*DATA*
:::
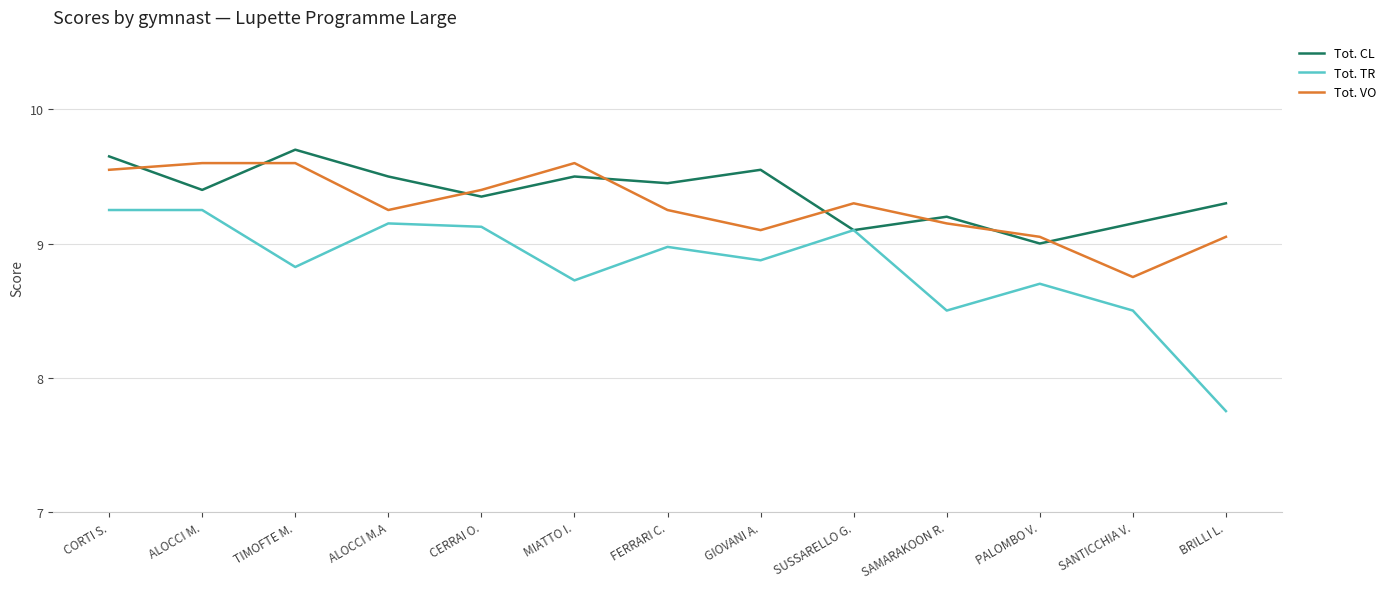

Which series changed the most between FERRARI C. and BRILLI L.?

Tot. TR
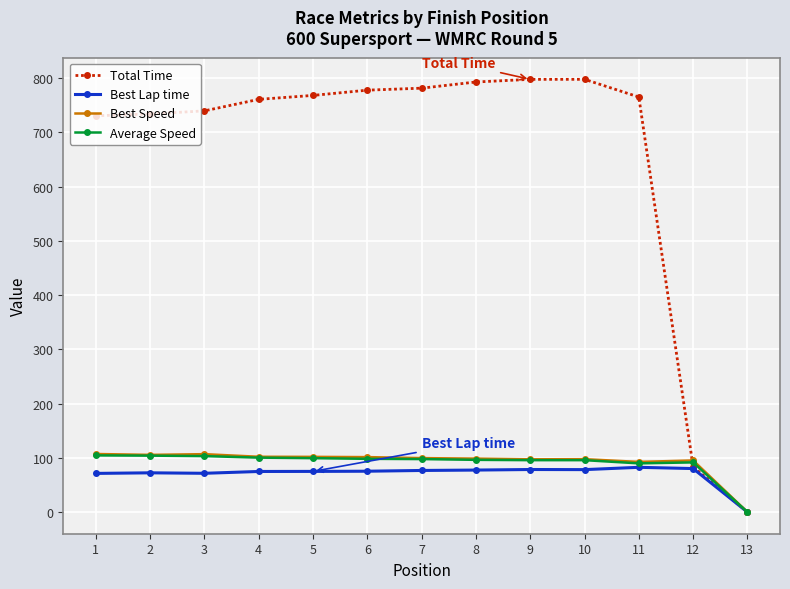

True or false: Total Time has more than 0 interior local peaks.

True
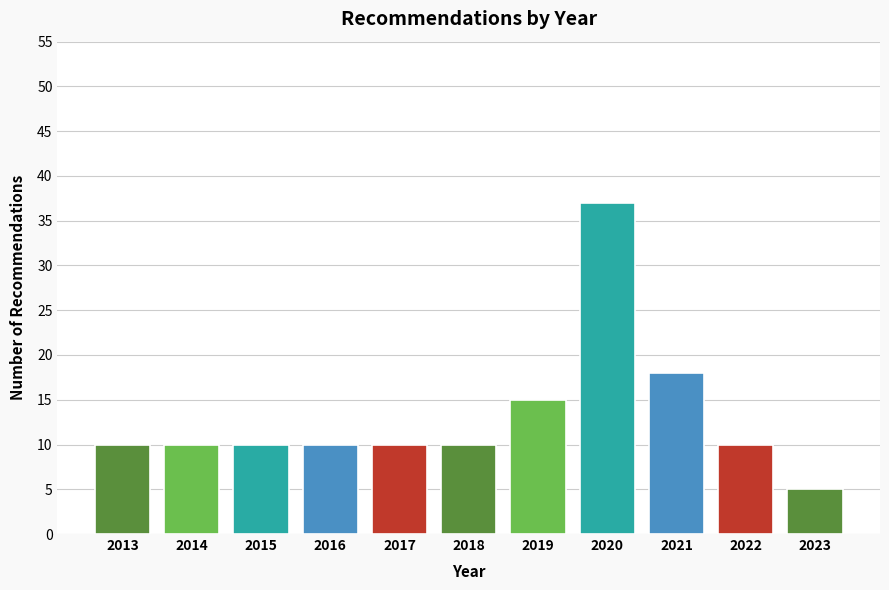

Reading right to left, what are all the values shown in this chart?

5	10	18	37	15	10	10	10	10	10	10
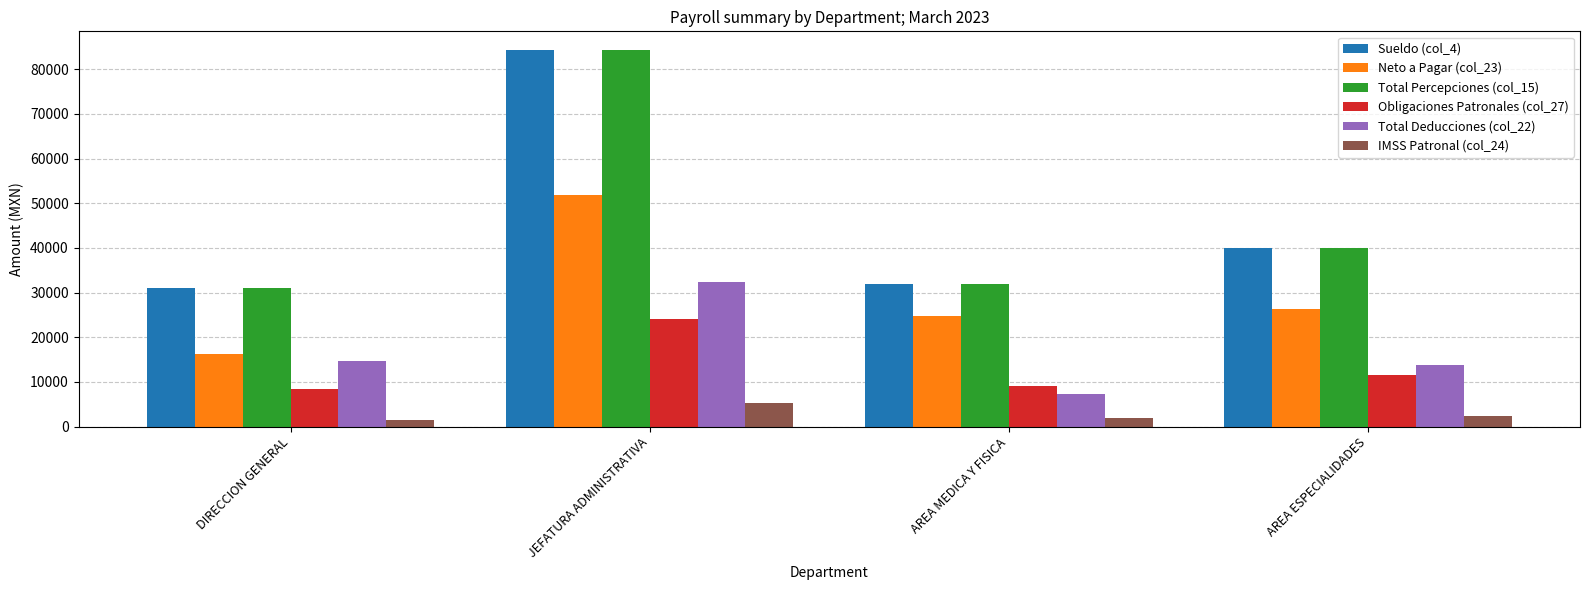

At which category is the sum across all series the highest?

JEFATURA ADMINISTRATIVA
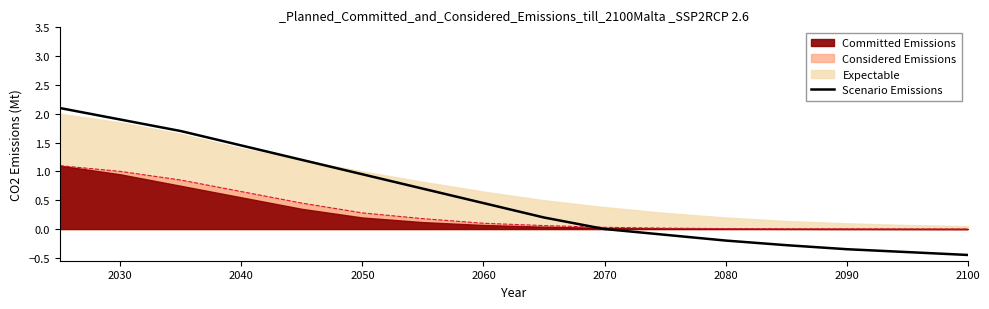

Is it true that Scenario Emissions equals 0.9 at 2070?

False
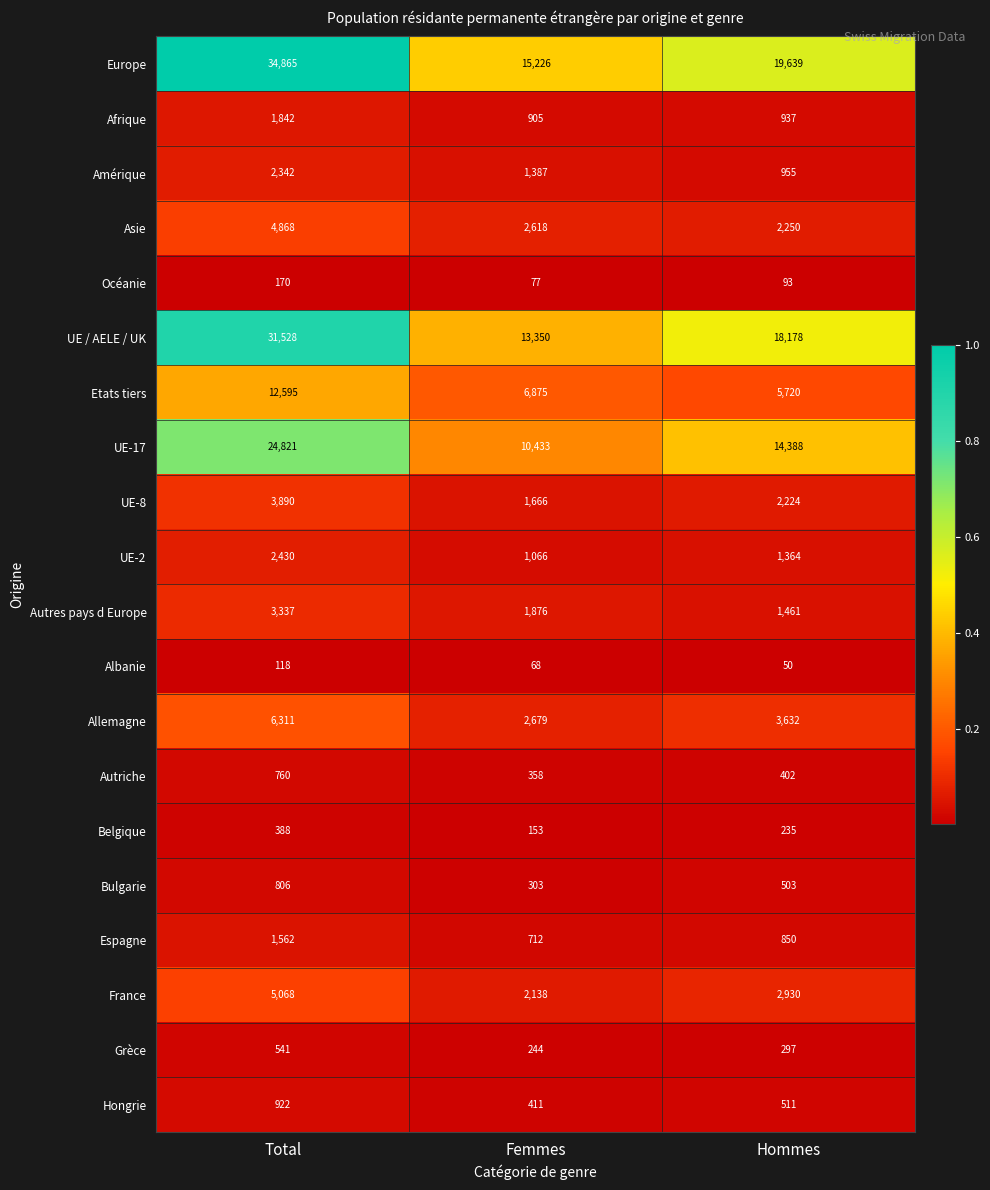

At Hommes, list the series in order from smallest to largest.

Albanie, Océanie, Belgique, Grèce, Autriche, Bulgarie, Hongrie, Espagne, Afrique, Amérique, UE-2, Autres pays d Europe, UE-8, Asie, France, Allemagne, Etats tiers, UE-17, UE / AELE / UK, Europe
:::
*TASK DIRECTIONS*
Rewrite all of the material above as a numbered list with one line per item, skipping the blank lines. Leave the pictures out.

*WRITTEN RESPONSE*
1. Which series changed the most between FERRARI C. and BRILLI L.?
2. Tot. TR
3. True or false: Total Time has more than 0 interior local peaks.
4. True
5. Reading right to left, what are all the values shown in this chart?
6. 5	10	18	37	15	10	10	10	10	10	10
7. At which category is the sum across all series the highest?
8. JEFATURA ADMINISTRATIVA
9. Is it true that Scenario Emissions equals 0.9 at 2070?
10. False
11. At Hommes, list the series in order from smallest to largest.
12. Albanie, Océanie, Belgique, Grèce, Autriche, Bulgarie, Hongrie, Espagne, Afrique, Amérique, UE-2, Autres pays d Europe, UE-8, Asie, France, Allemagne, Etats tiers, UE-17, UE / AELE / UK, Europe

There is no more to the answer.